Explore the material
1. In the Xexyz article, what year is the story set in?
2. List each lettered item or block named in the Xexyz article, along with what it gives the player.
3. Resume the Xexyz article after its last sentence.

Provided text

- North American NES box art
- Developer: Atlus
- Publisher: Hudson Soft
- Composer: Hirohiko Takayama
- Platform: NES
- Release: JP: August 26, 1988; NA: April 1990;
- Genres: Platformer, shoot 'em up
- Mode: Single-player

= Xexyz =

1988 video game

Xexyz (pronounced /ˈzɛksIz, -i:z/ ZEKS-iz, -eez), known in Japan as Kame no Ongaeshi - Urashima Densetsu (亀の恩返し〜ウラシマ伝説〜, Turtle's Repayment: Urashima Legend), is a 1988 video game published by Hudson Soft for the Nintendo Entertainment System. The game was released in Japan on August 26, 1988, and saw a North American release sometime in April 1990. The game was never released in Europe and the game is not playable on PAL consoles.

The story takes place in the post-apocalyptic year of 2777, after Earth has been devastated by nuclear war and natural disasters, with the island nation of Xexyz now being threatened by alien robots.

The Japanese Famicom version is based on the tales of Urashima Tarō, features cutscenes throughout the game, a choice of three endings and has graphical differences in some of the NPCs.

== Gameplay ==
The game revolves around the main character Apollo, who progresses through the game in an alternating format that switches between platform, side-scrolling action (similar to the Super Mario Bros. series) and side-scrolling shooter action (similar to Konami's Gradius series). The goal of the game is to destroy the evil Goruza, rescue Princess Maria, and save the planet.

In the platforming levels, defeated enemies drop life ('L' blocks) or money ('E' blocks) power-ups. Apollo can collect the currency of the land ('Balls'/'E Ball') in order to exchange it for power-ups and information, as well as access to minigames. Vendors are scattered throughout the platforming levels through doors or hidden gates. In the shooter levels, the player can obtain 'S' and 'P' items that upgrade speed and weapons, respectively.

The first platformer area of Xexyz

=== Platformer gameplay ===
The odd-numbered stages in the game (1, 3, 5, etc.) utilize mostly platform-style gameplay. These stages work in the familiar manner; the character progresses at his/her own pace, picking up new weapons and power-ups along the way. To leave the initial area of each of these levels the player has to collect a "force star" by defeating an enemy found in a hidden room. Once this star is obtained the character is able to enter the "mechanical castle" in the region. The mechanical castles, being mazelike indoor environments full of robots and machines, stand in stark contrast to the earlier parts of each level, which are organic outdoor environments. Each mechanical castle also has a brief auto-scrolling shooter segment through which the player must pass; these segments foreshadow the imminent transition to the following even-numbered stages. The segments in question consist of a sequence of corridors, at the end of which are two doors; choosing the wrong door loops the player back. Finally, at the very end of each mechanical castle, there is a door leading to a boss fight. The boss fights are set against a solid black background and Apollo must fight while standing on a controllable floating platform.

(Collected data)
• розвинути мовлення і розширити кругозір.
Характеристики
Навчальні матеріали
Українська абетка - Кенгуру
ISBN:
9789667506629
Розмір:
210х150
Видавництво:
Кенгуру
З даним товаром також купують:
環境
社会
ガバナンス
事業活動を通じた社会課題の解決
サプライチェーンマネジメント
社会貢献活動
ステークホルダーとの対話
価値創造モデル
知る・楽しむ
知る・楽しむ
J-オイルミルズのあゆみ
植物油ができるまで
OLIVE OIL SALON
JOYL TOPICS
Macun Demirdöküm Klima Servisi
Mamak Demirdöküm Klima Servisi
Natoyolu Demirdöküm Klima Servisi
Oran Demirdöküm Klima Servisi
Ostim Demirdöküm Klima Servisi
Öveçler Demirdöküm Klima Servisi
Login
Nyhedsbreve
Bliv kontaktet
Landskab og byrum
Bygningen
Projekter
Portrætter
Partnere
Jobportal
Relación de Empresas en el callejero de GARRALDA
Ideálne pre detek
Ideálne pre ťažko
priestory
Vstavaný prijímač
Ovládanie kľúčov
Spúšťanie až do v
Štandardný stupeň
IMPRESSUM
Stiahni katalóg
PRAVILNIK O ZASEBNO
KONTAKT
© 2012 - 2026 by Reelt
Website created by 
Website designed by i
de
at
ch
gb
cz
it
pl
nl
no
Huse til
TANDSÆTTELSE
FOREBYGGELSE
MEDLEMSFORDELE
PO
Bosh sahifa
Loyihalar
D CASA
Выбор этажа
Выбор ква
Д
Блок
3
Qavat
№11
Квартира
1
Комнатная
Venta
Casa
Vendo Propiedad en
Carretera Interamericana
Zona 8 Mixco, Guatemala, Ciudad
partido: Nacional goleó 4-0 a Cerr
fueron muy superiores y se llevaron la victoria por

Per-task answers
1. 2777

2.
- 'L': life
- 'E': money
- 'S': speed upgrade
- 'P': weapon upgrade

3.
=== Side-scrolling shooter gameplay ===
For the even-numbered stages (2, 4, 6, etc.) the character is prompted to jump into a vehicle (a different one each time) and take part in an auto-scrolling Gradius-like level ending with a boss fight.

=== Boss fights ===
In the transition area after the platform-style levels, prior to the boss fight, Apollo is prompted to jump on a platform that lets him float. After moving into a previously out-of-reach door, the fight begins.

In side-scrolling shooter areas, the player simply appears in a boss area in the ship they played the level in.

The fights consist of a black area where the player fights a giant robot/ship. Their attack pattern, resembling that of a manic shooter, is repetitive and avoidable; the player shoots the boss with either their conventional weapon or the in-ship weapon.

=== Tube Shooter gameplay ===
The final level is a "fixed" shooter. More specifically, it is a "tube shooter" where the player approaches the last boss's fortress and attempts to destroy it. Apollo, in a more enhanced ship than any seen before, rotates from the sides of the screen to the bottom, shooting at the center while avoiding enemy fire.

=== Weapons and items ===
Apollo receives weapons and items from a goddess character to help him on his way. All weapons can be powered up by visiting a shop that specializes in powering up weapons, or by talking to the goddess character a second time.

== Reception ==

Xexyz was met with generally positive reception from critics, but public reception in Japan was mixed; in a poll taken by Family Computer Magazine, it received a score of 18.38 out of 30.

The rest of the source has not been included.